Mental retardation affects approximately 3% of the population, and the background birth defect rate is 3% to 4%. An underlying cause is identified less than 50% of the time. In the cases in which a cause is determined, a chromosomal anomaly is the cause in up to 40%. Laboratory evaluation routinely includes high-resolution karyotyping, subtelomeric fluorescence in situ hybridization analysis, and targeted fluorescence in situ hybridization analysis depending on the clinical features. There are technical limitations to these techniques, however. For example, anomalies less than 2 to 3 Mb in size are undetectable by karyotype, and subtelomeric fluorescence in situ hybridization analysis is a labor-intensive analysis with a relatively low yield.

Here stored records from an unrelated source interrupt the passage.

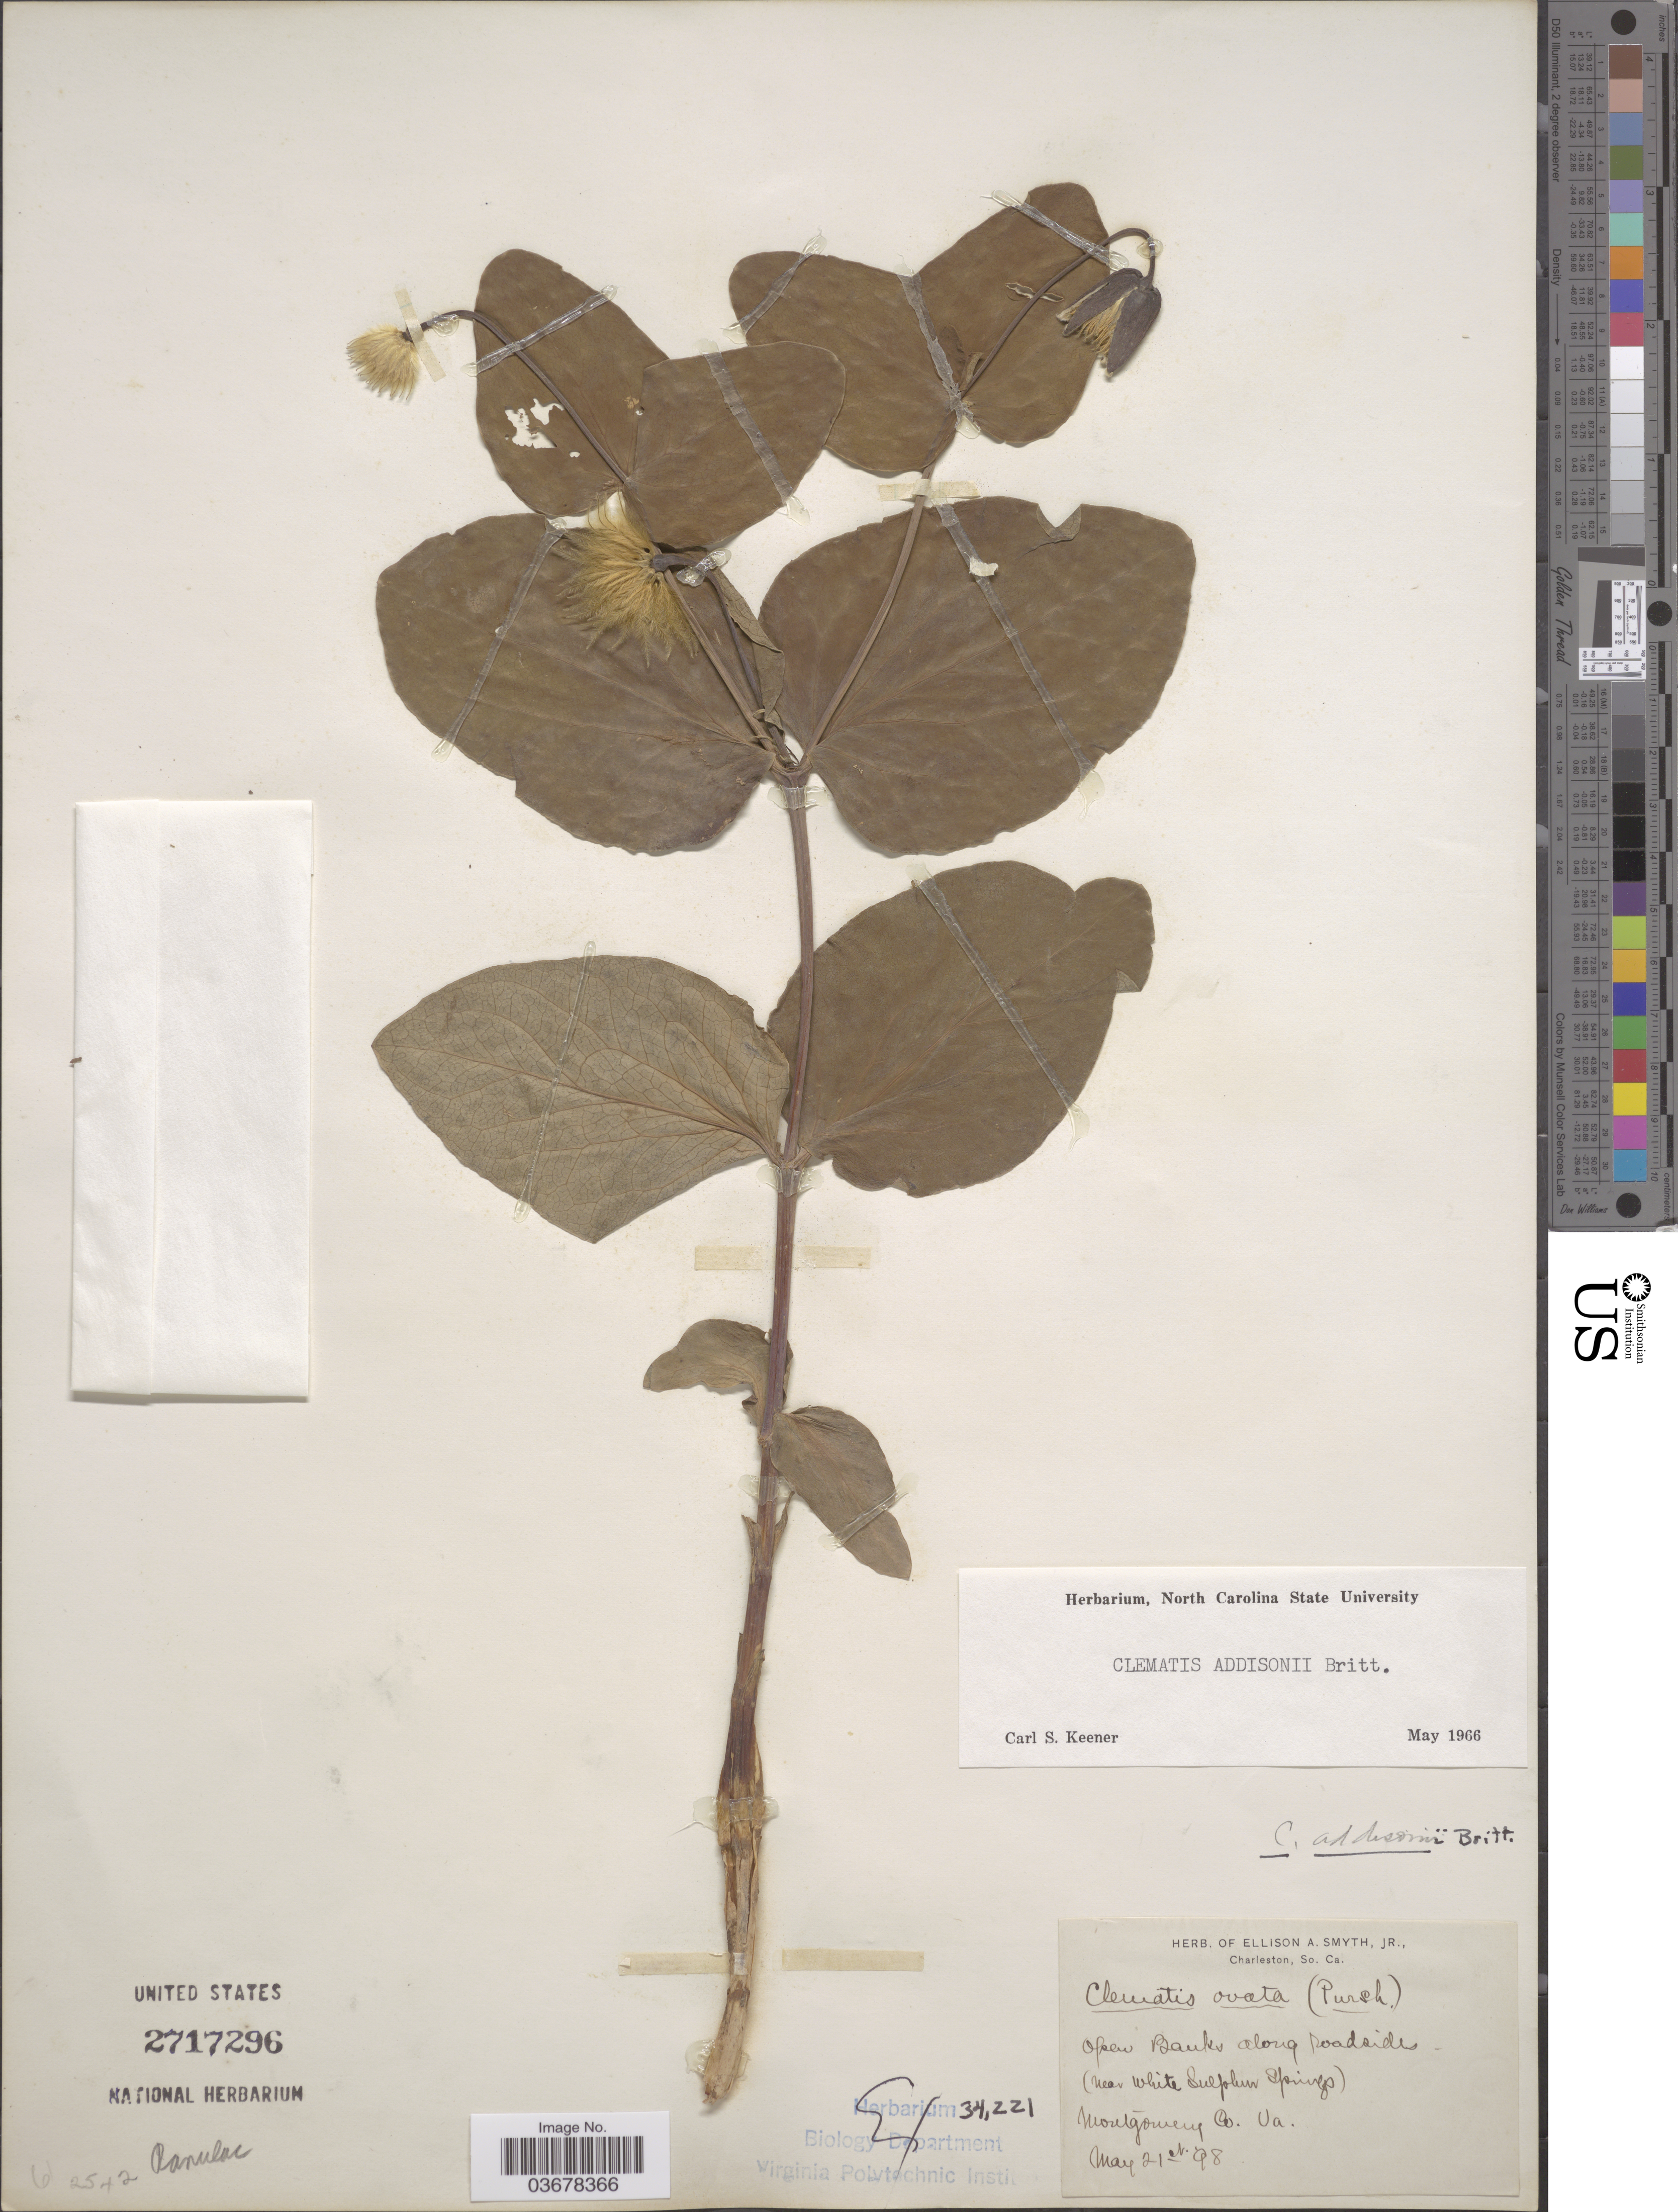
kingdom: Plantae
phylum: Tracheophyta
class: Magnoliopsida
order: Ranunculales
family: Ranunculaceae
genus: Clematis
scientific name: Clematis baldwinii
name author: Torr. & A. Gray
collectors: ex herb Ellison A. Smyth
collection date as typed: Transcribed d/m/y: 21/5/98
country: United States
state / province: Virginia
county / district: Montgomery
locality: Open Banks along Roadside (near white Sulphur Springs). Montgomery Co.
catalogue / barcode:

With completion of the Human Genome Project, diagnostic testing is moving toward the use of DNA-based techniques such as comparative genomic hybridization microarray analysis or array comparative genomic hybridization. Although this technology has been used in the evaluation of tumors and cancer patients in the past, it is now being applied in the assessment of patients demonstrating idiopathic mental retardation or developmental delay, dysmorphic features, congenital anomalies, and spontaneous abortions. As with other well-developed cytogenetic studies, there are technical limitations to array comparative genomic hybridization that must be acknowledged and addressed before its widespread use. A variety of array-based technologies are now available on a clinical basis. We discuss the utility and limitations of using this technology in the evaluation of individuals with mental retardation and malformations, citing the existing literature.